Please work out how many lines in the entries below include the string "assign", and reply with the number alone.

[[ INPUT DATA, beginning ]]

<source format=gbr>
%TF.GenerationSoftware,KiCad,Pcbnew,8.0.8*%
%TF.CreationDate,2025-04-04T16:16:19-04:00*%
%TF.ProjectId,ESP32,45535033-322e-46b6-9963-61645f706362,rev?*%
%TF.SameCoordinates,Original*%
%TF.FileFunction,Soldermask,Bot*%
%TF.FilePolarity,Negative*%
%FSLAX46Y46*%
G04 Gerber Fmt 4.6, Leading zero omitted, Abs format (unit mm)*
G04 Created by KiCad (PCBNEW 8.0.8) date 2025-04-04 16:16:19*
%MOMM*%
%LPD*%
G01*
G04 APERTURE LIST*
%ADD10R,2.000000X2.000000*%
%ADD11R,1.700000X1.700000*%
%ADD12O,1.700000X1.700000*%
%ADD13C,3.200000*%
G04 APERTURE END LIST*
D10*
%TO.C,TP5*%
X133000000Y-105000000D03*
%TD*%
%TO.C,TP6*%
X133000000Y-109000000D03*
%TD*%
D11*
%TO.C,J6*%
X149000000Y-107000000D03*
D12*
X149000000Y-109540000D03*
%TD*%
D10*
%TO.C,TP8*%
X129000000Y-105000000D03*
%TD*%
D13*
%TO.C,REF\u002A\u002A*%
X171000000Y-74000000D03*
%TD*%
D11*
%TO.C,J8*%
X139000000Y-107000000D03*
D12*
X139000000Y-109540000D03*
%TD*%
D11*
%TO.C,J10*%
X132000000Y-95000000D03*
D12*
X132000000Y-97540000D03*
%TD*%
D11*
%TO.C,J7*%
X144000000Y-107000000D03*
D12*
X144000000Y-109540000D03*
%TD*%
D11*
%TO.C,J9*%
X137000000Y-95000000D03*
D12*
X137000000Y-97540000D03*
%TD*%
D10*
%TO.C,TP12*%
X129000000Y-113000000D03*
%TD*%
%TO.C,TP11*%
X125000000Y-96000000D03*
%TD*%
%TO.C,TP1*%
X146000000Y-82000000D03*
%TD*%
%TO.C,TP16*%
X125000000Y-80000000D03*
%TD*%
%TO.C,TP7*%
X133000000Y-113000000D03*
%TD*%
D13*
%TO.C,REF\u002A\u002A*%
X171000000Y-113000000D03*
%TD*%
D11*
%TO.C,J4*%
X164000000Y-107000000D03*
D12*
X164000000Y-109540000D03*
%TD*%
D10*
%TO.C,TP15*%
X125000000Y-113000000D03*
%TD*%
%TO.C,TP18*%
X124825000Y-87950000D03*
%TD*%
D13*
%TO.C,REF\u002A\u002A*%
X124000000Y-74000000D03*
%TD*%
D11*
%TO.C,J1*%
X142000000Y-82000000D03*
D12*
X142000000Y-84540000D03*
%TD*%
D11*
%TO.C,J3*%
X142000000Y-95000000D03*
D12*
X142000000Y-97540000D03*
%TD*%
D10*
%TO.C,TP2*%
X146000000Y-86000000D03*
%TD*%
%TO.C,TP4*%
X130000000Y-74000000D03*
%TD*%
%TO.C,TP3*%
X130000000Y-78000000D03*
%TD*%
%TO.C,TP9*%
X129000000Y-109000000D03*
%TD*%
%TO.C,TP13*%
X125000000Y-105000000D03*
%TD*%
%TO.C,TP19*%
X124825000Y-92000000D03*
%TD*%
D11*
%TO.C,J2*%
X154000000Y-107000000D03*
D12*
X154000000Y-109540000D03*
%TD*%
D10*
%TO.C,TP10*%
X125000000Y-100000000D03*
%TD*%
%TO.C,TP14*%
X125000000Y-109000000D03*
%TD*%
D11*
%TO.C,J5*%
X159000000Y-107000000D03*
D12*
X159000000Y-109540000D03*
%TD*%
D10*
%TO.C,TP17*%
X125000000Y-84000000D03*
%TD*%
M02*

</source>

[[ INPUT DATA, end ]]
[[ INPUT DATA, beginning ]]

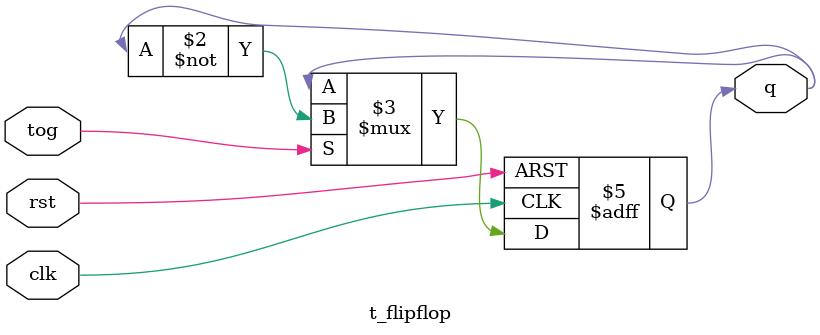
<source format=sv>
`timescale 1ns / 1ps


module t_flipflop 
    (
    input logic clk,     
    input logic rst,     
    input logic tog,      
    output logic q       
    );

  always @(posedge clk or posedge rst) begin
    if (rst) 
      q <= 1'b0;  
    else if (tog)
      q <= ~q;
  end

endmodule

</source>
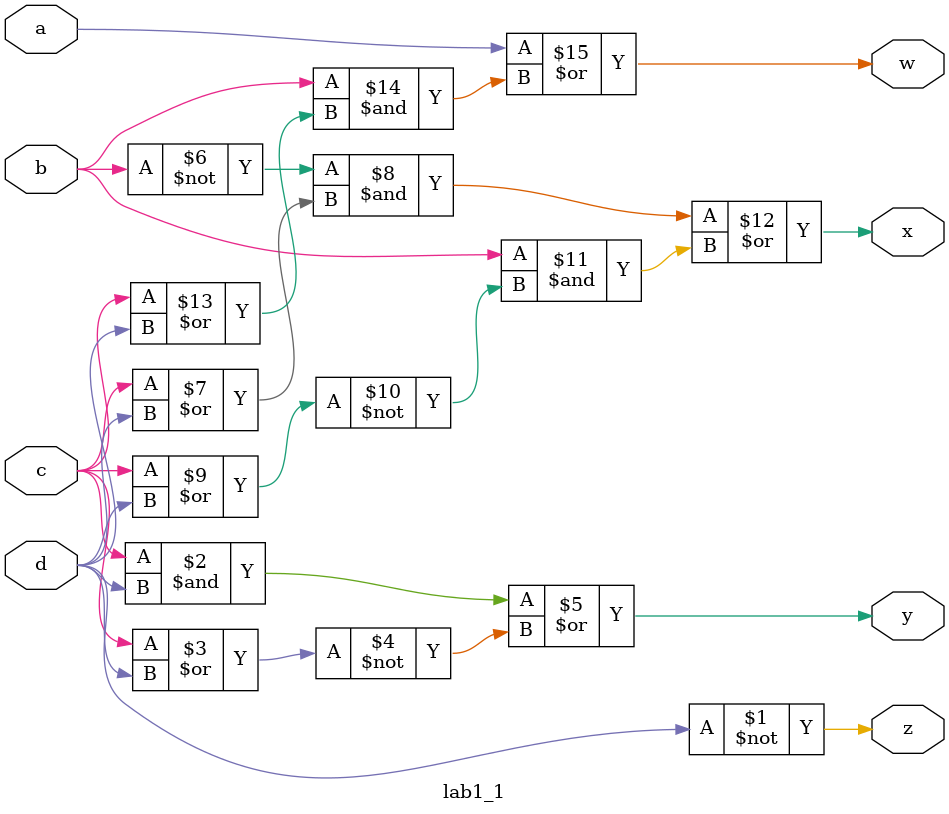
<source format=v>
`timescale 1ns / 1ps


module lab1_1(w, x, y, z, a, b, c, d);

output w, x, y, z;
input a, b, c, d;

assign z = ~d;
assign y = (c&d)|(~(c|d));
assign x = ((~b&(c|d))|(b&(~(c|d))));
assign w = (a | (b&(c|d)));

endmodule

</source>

[[ INPUT DATA, end ]]

### RESULT OF THE TASK
4